#### WHAT IS REQUIRED:
Scan the listing below for the word "Left", then copy each line that has it.

#### DATA TO PROCESS:

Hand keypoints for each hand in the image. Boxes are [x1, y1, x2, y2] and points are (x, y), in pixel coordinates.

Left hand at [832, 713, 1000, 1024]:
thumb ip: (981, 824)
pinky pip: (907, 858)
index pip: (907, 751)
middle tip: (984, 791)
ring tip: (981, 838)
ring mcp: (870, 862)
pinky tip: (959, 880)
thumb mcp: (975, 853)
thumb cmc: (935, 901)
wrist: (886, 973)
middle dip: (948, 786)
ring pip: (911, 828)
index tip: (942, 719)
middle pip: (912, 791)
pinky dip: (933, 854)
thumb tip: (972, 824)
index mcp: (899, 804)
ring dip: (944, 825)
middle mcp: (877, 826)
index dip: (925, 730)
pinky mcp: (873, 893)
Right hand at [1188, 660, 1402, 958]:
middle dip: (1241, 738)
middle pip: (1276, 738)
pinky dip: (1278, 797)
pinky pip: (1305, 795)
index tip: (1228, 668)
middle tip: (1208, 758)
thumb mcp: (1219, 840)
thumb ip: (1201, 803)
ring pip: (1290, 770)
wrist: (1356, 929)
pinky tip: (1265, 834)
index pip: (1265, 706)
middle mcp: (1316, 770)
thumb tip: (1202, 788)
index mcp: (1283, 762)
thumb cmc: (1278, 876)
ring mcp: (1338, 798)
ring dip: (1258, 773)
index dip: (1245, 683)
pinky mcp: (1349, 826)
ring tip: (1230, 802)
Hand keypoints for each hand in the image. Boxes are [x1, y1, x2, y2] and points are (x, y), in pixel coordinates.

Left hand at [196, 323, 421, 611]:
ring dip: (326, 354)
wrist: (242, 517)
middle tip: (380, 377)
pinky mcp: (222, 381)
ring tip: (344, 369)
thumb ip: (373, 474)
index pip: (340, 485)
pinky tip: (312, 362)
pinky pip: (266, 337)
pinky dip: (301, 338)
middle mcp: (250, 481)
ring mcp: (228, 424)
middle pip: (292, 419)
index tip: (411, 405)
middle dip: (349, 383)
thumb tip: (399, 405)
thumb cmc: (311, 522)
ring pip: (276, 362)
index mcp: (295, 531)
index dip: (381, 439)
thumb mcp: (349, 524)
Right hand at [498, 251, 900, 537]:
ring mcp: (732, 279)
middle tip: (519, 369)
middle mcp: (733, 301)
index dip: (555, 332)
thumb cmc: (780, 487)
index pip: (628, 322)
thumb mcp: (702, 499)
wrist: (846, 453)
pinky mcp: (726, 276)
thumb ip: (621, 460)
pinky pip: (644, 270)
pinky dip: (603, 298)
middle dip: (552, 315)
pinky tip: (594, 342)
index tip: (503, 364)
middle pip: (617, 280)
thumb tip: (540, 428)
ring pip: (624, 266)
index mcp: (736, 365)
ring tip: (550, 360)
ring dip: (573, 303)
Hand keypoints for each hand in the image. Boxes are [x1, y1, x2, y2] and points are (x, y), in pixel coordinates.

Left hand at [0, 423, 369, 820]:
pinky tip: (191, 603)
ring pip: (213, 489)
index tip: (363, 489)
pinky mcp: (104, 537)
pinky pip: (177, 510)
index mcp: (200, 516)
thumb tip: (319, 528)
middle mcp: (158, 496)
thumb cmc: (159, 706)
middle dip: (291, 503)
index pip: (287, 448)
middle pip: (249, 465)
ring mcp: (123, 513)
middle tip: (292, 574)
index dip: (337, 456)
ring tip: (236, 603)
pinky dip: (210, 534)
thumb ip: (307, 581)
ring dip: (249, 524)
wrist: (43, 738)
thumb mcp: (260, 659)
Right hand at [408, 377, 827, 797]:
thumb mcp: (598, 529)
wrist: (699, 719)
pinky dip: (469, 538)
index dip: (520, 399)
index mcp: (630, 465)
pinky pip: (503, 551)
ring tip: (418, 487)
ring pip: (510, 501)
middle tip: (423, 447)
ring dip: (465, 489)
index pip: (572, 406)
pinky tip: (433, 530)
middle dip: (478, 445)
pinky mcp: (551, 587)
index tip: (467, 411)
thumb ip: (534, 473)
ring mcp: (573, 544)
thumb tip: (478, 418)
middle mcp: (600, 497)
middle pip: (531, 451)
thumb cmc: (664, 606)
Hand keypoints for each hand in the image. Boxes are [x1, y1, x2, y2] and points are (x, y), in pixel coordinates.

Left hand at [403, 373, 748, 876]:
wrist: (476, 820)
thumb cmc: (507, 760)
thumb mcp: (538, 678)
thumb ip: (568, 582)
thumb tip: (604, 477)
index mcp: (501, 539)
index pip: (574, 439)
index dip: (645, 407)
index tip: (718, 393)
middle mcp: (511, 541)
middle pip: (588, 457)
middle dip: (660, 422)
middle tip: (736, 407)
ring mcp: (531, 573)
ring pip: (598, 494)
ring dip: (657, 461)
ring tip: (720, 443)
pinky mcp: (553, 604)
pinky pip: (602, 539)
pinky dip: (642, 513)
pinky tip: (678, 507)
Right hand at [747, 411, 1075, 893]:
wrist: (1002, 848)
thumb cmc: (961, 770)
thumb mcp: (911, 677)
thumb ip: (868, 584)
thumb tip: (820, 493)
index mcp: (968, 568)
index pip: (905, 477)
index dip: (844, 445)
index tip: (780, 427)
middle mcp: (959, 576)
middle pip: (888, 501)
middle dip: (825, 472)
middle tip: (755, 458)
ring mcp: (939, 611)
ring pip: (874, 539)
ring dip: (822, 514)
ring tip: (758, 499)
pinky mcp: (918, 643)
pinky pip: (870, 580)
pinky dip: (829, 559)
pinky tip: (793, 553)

#### RESULT:
Left hand at [832, 713, 1000, 1024]:
Left hand at [196, 323, 421, 611]:
Left hand at [0, 423, 369, 820]:
Left hand at [403, 373, 748, 876]:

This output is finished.